As of version 1.2.3, codoff reports a discordance percentile rather than an empirical P-value. This is an important distinction:
- Discordance Percentile: The proportion of simulations that show codon usage as or more discordant than the observed focal region, expressed as a percentage (0-100)
- Interpretation: Lower percentiles indicate more unusual/discordant codon usage
- Example: A percentile of 5.0 means the focal region is within the top 5% most discordant regions
When contributing code or documentation:
- Use "discordance percentile" (not "p-value" or "empirical p-value")

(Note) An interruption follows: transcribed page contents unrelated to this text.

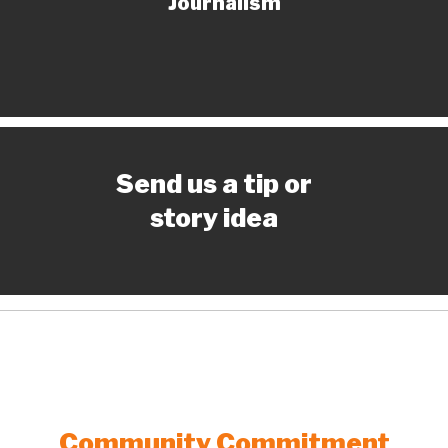
Journalism
Send us a tip or
story idea
Community Commitment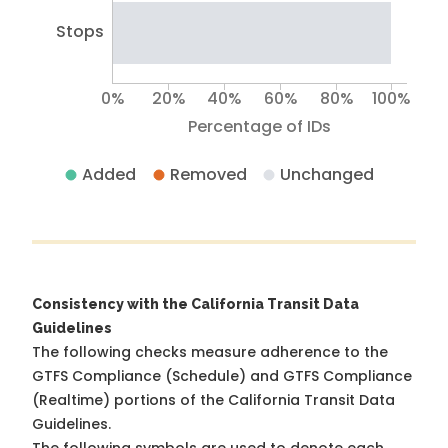
Stops
0%
20%
40%
60%
80%
100%
Percentage of IDs
Added
Removed
Unchanged
Consistency with the California Transit Data
Guidelines
The following checks measure adherence to the
GTFS Compliance (Schedule) and GTFS Compliance
(Realtime) portions of the
California Transit Data
Guidelines
.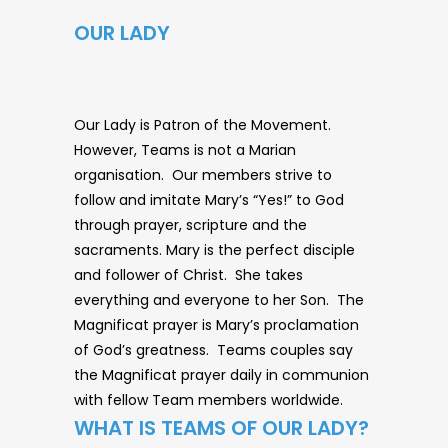
OUR LADY
Our Lady is Patron of the Movement.
However, Teams is not a Marian
organisation. Our members strive to
follow and imitate Mary’s “Yes!” to God
through prayer, scripture and the
sacraments. Mary is the perfect disciple
and follower of Christ. She takes
everything and everyone to her Son. The
Magnificat prayer is Mary’s proclamation
of God’s greatness. Teams couples say
the Magnificat prayer daily in communion
with fellow Team members worldwide.
WHAT IS TEAMS OF OUR LADY?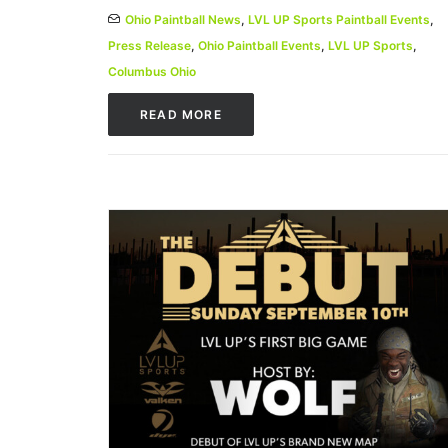
Ohio Paintball News
,
LVL UP Sports Paintball Events
,
Press Release
,
Ohio Paintball Events
,
LVL UP Sports
,
Columbus Ohio
READ MORE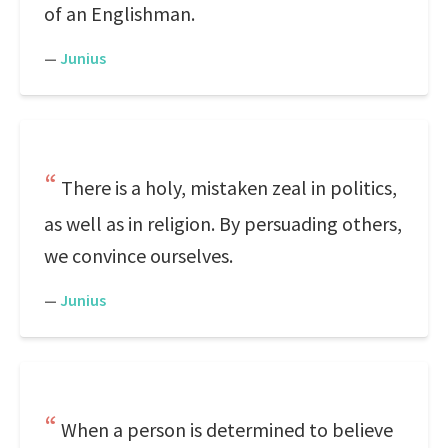
of an Englishman.
—
Junius
There is a holy, mistaken zeal in politics,
as well as in religion. By persuading others,
we convince ourselves.
—
Junius
When a person is determined to believe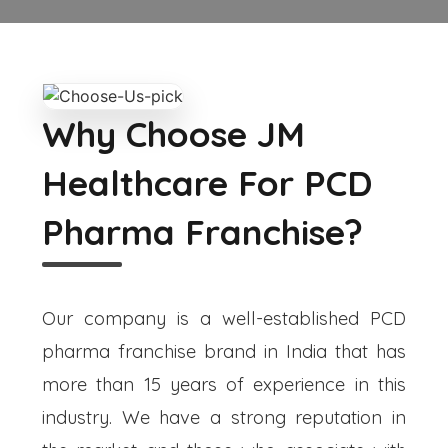
Why Choose JM
Healthcare For PCD
Pharma Franchise?
Our company is a well-established PCD
pharma franchise brand in India that has
more than 15 years of experience in this
industry. We have a strong reputation in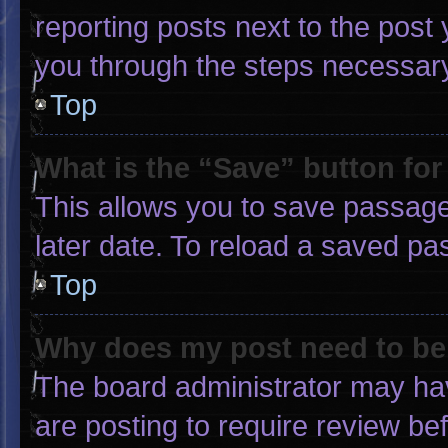
reporting posts next to the post y
you through the steps necessary 
Top
What is the “Save” button for
This allows you to save passage
later date. To reload a saved pa
Top
Why does my post need to b
The board administrator may hav
are posting to require review bef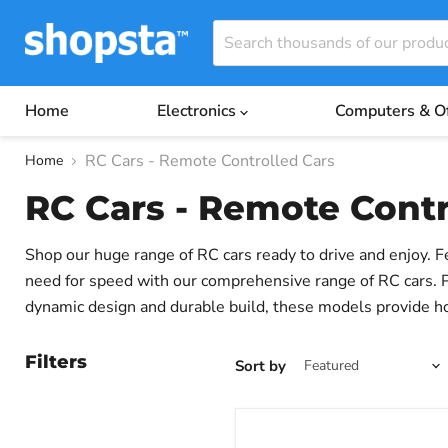
Home
Electronics
Computers & O
RC Cars - Remote Controlled Cars
Home
RC Cars - Remote Contr
Shop our huge range of RC cars ready to drive and enjoy. F
need for speed with our comprehensive range of RC cars. Per
dynamic design and durable build, these models provide ho
driving experience. Whether you're an avid racer, a beginne
and entertainment.
Filters
Sort by
Wltoys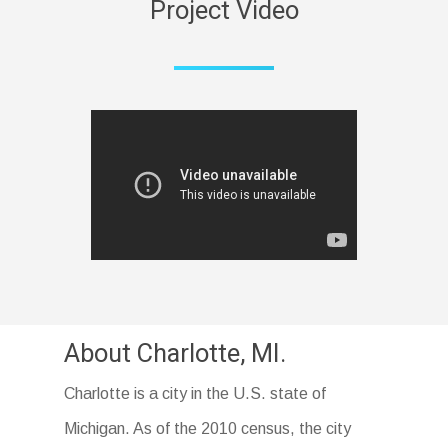
Project Video
About Charlotte, MI.
Charlotte is a city in the U.S. state of
Michigan. As of the 2010 census, the city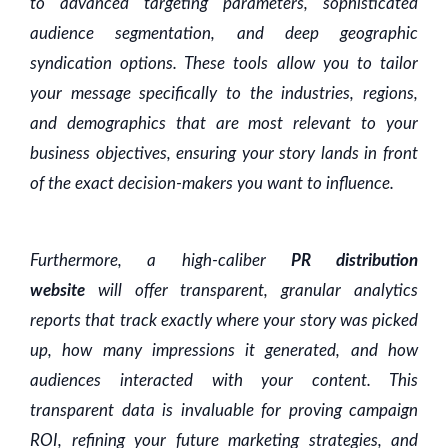
to advanced targeting parameters, sophisticated
audience segmentation, and deep geographic
syndication options. These tools allow you to tailor
your message specifically to the industries, regions,
and demographics that are most relevant to your
business objectives, ensuring your story lands in front
of the exact decision-makers you want to influence.
Furthermore, a high-caliber
PR distribution
website
will offer transparent, granular analytics
reports that track exactly where your story was picked
up, how many impressions it generated, and how
audiences interacted with your content. This
transparent data is invaluable for proving campaign
ROI, refining your future marketing strategies, and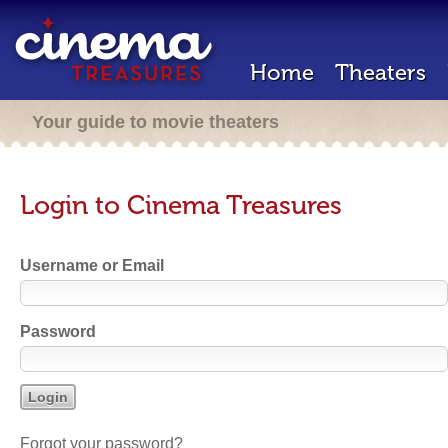
Home
Theaters
Your guide to movie theaters
Login to Cinema Treasures
Username or Email
Password
Forgot your password?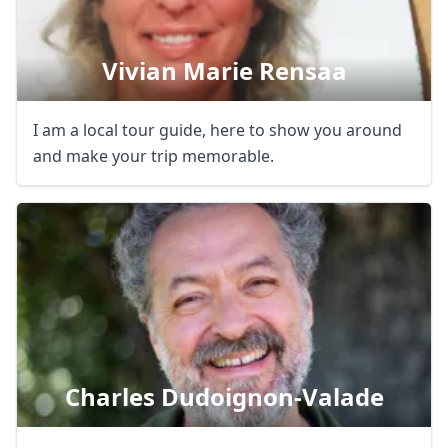
Vivian Marie Rensaa
I am a local tour guide, here to show you around
and make your trip memorable.
Charles Dudoignon-Valade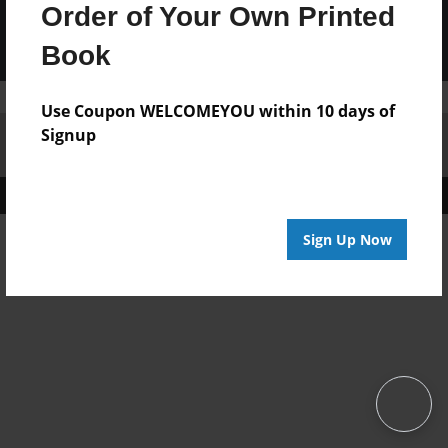
Order of Your Own Printed
Book
Use Coupon WELCOMEYOU within 10 days of
Signup
Affiliate Program
Contact Us
About Us
Privacy Policy
Term of Use
Why Bookemon
Copyright 2026 LivePage LLC
Sign Up Now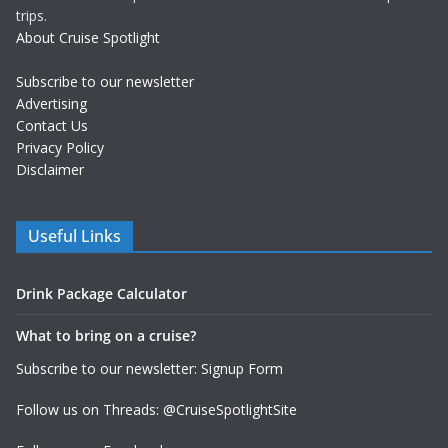
trips.
About Cruise Spotlight
Subscribe to our newsletter
Advertising
Contact Us
Privacy Policy
Disclaimer
Useful Links
Drink Package Calculator
What to bring on a cruise?
Subscribe to our newsletter: Signup Form
Follow us on Threads: @CruiseSpotlightSite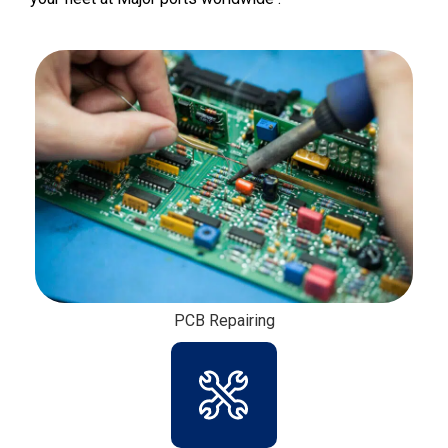
Fire Detections System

- The internal variable is
empirical_freq(a proportion from 0-1) - Output displays it as "Discordance Percentile" (multiplied by 100)
If you have questions about contributing or need help with the codebase:
- Check the existing issues on GitHub
- Review the README.md and wiki for examples of how functionality is used
- Open a new issue with specific questions
By contributing to codoff, you agree that your contributions will be licensed under the same BSD 3-Clause License that covers the project.